Of course I’m sure its a very pleasant place to live, where cricket, warm beer and the Festival of Britain atmosphere still thrive, but it does gives me a strong feeling of déjà vu, or perhaps more appropriately déjà vécu. Outer suburbia isn’t outer space or even Outer Mongolia, but that drive around the M25 does seem somehow to slip into a parallel universe where at least in some respects time has just not passed as it has elsewhere.

© 2009 Peter Marshall.

The name of the event, a May Pageant, certainly has a ‘New Elizabethan‘ resonance, although perhaps surprisingly the event dates from the late 60s rather than the mid 50s.  But truly I don’t mean to knock it. The event shows a real spirit of community that has been largely lost in our cities, and an emphasis on the local that is perhaps something that will be needed if we are to have a sustainable future.

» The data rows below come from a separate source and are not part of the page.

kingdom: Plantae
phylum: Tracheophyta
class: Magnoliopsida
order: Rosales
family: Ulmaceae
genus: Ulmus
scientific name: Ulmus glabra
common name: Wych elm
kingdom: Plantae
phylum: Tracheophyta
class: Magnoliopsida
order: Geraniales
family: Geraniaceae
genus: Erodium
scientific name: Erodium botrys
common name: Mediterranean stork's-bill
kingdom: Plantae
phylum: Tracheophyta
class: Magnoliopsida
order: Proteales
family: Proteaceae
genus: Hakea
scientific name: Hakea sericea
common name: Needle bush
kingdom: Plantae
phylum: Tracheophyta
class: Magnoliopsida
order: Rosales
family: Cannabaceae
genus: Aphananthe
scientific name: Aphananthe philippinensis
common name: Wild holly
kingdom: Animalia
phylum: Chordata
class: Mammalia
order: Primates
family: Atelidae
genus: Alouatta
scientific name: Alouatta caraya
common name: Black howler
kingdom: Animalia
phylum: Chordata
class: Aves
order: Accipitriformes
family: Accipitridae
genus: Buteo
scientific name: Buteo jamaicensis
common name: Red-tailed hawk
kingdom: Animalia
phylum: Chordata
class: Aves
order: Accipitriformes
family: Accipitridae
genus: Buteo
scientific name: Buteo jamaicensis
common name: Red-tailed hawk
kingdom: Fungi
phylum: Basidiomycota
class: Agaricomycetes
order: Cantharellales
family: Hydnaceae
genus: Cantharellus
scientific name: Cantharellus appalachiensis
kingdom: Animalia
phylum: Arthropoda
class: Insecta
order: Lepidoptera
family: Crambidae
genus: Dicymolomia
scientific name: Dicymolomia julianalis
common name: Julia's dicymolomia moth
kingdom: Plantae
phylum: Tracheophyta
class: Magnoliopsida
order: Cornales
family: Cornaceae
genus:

This year I photographed the procession to the fairground and then retired to the rather pleasant pub from where it starts,  but in May 2007 I made a rather more inclusive record, from the start:

© 2007 Peter Marshall

through the whole of the May Queen crowning there

© 2007 Peter Marshall

and the whole of the fun of the fair, including maypole and belly dancing, pig and balloon races, fights between choirboys and sumo wrestlers,  Wild West Shoot-outs, Red Riding Hood and the wolves.